Re: Is sendfile all that sexy?

Val Henson (vhenson@esscom.com)
Mon, 22 Jan 2001 11:13:44 -0700


On Wed, Jan 17, 2001 at 11:32:35AM -0800, Linus Torvalds wrote:
> In article <Pine.LNX.4.30.0101171454340.29536-100000@baphomet.bogo.bogus>,
> Ben Mansell <linux-kernel@slimyhorror.com> wrote:
> >
> >The current sendfile() has the limitation that it can't read data from
> >a socket. Would it be another 5-minute hack to remove this limitation, so
> >you could sendfile between sockets? Now _that_ would be sexy :)
>
> I don't think that would be all that sexy at all.
>
> You have to realize, that sendfile() is meant as an optimization, by
> being able to re-use the same buffers that act as the in-kernel page
> cache as buffers for sending data. So you avoid one copy.
>
> However, for socket->socket, we would not have such an advantage. A
> socket->socket sendfile() would not avoid any copies the way the
> networking is done today. That _may_ change, of course. But it might
> not. And I'd rather tell people using sendfile() that you get EINVAL if
> it isn't able to optimize the transfer..

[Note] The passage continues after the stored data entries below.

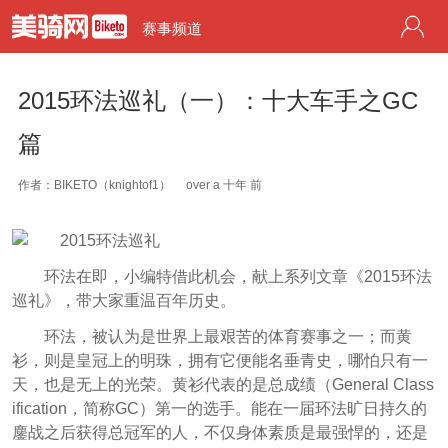
赛事频道
2015环法巡礼（一）：十大车手之GC
篇
作者：BIKETO（knightof1）
over a 十年 前
环法在即，小编特借此机会，献上系列文章《2015环法
巡礼》，带大家重温百年历史。
环法，被认为是世界上最艰苦的体育赛事之一；而黄
衫，则是皇冠上的明珠，拥有它便能名垂青史，哪怕只有一
天，也是无上的光荣。黄衫代表的是总成绩（General Class
ification，简称GC）第一的选手。能在一届环法旷日持久的
鏖战之后获得总冠军的人，不仅身体素质是最强悍的，还是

Yes, socket->socket sendfile is not that sexy. I actually did this
for 2.2.16 in the obvious (and stupid) way, copying data into a buffer
and writing it it out again. The performance was unsurprisingly
_exactly_ identical to a userspace read()/write() loop.

There is a use for an optimized socket->socket transfer - proxying
high speed TCP connections. It would be exciting if the zerocopy
networking framework led to a decent socket->socket transfer.